Defending champion Jonah Qaunaq also said he was excited to start the race. He left ninth, waving to the crowd behind him as his dogs pulled him toward the end of the sound. Qaunaq won the 2019 race, the last time it was held. Nunavut Quest was put on hold during the COVID-19 pandemic.

Most of the mushers left from the starting line without a hitch.

But a few of Arctic Bay musher Jeremy Koonoo’s dogs got tangled up at the start, and fellow musher Donovan Qaunaq’s team got turned around and headed back toward the crowd. It took him about five minutes to get his dogs back on track.
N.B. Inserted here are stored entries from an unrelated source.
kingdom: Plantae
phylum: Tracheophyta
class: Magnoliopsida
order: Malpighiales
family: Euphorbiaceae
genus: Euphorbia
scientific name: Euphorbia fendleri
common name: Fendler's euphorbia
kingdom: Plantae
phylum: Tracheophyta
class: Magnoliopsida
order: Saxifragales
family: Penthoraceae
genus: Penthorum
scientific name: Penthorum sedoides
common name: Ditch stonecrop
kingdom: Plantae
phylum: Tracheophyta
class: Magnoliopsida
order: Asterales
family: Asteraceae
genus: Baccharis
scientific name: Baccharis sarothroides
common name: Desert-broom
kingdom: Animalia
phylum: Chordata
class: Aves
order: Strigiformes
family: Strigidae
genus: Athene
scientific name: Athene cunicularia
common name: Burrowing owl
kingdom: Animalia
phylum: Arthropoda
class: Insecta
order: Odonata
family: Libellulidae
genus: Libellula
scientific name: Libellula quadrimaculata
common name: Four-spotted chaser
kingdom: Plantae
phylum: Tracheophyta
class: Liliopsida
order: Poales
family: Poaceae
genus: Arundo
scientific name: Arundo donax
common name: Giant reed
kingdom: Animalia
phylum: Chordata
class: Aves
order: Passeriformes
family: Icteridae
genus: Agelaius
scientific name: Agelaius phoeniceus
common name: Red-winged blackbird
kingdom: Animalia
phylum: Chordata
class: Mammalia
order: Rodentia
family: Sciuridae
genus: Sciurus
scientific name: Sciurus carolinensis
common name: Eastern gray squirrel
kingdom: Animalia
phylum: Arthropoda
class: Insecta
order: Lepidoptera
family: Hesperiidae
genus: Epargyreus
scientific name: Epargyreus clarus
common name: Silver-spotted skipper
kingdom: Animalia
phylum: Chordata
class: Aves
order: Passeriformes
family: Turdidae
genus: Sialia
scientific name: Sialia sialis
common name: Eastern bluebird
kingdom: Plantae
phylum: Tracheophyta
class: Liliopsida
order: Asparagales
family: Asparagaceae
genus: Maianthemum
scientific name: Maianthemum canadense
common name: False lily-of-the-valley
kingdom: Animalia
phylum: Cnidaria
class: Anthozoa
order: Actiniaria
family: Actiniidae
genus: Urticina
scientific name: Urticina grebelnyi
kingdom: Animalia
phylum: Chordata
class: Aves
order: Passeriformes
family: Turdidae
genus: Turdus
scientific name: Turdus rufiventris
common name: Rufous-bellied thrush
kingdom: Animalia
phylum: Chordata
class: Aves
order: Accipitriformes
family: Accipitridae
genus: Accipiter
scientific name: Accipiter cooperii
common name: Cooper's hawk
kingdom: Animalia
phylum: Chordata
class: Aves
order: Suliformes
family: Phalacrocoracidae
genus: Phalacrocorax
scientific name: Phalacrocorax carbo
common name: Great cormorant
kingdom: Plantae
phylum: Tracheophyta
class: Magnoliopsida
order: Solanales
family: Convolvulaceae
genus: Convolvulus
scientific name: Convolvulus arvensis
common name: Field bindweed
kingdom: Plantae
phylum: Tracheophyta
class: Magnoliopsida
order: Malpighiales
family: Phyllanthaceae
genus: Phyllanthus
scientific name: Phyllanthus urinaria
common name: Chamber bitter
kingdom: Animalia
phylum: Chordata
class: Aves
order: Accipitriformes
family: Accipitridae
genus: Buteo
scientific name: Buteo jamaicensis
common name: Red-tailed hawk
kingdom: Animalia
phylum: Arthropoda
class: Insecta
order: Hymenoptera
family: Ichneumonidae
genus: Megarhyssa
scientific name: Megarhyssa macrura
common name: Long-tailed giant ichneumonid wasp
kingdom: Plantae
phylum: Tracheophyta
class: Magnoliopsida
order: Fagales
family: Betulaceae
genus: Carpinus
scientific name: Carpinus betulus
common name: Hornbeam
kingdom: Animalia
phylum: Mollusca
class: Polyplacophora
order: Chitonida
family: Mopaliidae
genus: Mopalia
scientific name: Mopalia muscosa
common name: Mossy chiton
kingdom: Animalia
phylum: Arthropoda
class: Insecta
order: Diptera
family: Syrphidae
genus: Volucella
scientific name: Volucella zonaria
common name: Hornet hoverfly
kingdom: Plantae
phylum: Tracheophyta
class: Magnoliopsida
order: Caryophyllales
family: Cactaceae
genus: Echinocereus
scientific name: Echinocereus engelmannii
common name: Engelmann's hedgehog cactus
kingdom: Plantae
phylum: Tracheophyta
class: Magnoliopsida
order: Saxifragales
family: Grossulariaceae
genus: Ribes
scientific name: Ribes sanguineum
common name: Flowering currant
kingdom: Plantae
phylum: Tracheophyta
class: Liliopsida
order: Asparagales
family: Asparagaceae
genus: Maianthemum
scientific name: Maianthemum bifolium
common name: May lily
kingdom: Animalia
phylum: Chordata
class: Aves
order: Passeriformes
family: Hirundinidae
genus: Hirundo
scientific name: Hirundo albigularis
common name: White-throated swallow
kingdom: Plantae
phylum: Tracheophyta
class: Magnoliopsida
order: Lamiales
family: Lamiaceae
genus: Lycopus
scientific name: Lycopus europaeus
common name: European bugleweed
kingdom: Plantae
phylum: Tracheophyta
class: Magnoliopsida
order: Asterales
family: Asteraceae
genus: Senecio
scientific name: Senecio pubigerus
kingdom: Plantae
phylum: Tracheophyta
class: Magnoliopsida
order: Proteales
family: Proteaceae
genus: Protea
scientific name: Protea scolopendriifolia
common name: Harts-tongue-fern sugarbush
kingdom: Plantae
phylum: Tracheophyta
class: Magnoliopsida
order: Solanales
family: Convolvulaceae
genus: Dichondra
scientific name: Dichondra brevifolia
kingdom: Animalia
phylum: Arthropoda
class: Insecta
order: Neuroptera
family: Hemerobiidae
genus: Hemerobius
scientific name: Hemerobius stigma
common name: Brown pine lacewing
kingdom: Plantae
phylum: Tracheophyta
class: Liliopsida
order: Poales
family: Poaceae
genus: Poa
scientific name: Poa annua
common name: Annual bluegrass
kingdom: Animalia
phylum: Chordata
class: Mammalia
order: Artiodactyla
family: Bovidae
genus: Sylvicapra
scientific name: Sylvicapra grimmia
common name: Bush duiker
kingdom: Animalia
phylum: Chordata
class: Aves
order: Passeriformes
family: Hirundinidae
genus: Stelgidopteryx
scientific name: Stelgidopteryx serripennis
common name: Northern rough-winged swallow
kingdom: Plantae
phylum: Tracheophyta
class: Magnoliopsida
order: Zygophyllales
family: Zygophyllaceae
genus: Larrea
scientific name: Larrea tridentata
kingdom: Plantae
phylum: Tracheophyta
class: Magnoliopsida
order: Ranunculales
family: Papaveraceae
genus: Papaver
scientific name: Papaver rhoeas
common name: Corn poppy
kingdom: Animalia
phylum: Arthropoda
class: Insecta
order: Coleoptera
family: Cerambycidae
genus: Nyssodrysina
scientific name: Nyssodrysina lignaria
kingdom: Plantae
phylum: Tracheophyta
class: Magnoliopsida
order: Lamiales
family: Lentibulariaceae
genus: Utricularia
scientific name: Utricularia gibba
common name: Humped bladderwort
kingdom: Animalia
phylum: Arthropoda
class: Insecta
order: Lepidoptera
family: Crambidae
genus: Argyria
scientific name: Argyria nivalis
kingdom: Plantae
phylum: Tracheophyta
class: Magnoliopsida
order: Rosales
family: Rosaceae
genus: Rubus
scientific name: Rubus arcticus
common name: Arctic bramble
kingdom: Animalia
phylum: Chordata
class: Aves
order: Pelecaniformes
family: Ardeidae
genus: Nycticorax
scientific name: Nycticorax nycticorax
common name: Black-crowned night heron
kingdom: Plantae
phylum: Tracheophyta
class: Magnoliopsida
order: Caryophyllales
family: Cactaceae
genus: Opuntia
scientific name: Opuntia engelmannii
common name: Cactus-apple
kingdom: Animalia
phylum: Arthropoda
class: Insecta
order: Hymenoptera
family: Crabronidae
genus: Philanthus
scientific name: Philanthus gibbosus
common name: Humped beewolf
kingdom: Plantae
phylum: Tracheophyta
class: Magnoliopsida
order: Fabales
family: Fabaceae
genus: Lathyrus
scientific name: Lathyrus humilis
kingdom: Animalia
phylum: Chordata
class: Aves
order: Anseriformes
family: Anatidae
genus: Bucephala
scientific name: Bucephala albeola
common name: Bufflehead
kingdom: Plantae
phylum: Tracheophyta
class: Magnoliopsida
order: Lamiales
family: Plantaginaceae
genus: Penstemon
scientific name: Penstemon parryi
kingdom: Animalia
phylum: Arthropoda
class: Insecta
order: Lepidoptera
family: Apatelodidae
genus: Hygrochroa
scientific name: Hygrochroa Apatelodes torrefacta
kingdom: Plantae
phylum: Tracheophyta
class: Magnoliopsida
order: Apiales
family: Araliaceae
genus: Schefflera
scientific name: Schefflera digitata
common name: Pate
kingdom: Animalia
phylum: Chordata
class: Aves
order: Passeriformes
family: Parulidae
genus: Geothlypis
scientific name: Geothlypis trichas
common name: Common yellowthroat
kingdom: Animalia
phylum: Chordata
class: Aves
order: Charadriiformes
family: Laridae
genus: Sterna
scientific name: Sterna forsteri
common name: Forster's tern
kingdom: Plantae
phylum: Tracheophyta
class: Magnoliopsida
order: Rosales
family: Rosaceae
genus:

It will take the mushers seven days or less to complete the trek to Igloolik. The winner will receive $20,000, and the next six finishers will share $39,000 in prize money.

The federal government committed to giving the Qikiqtani Inuit Association $100,000 a year for the Nunavut Quest for the next six years after apologizing in 2019 to Qikiqtani Inuit for its colonial policies, one of which included the killing of sled dogs, which were part of Inuit traditional way of live.

The Government of Canada also committed $2.9 million to a qimmiit revitalization program.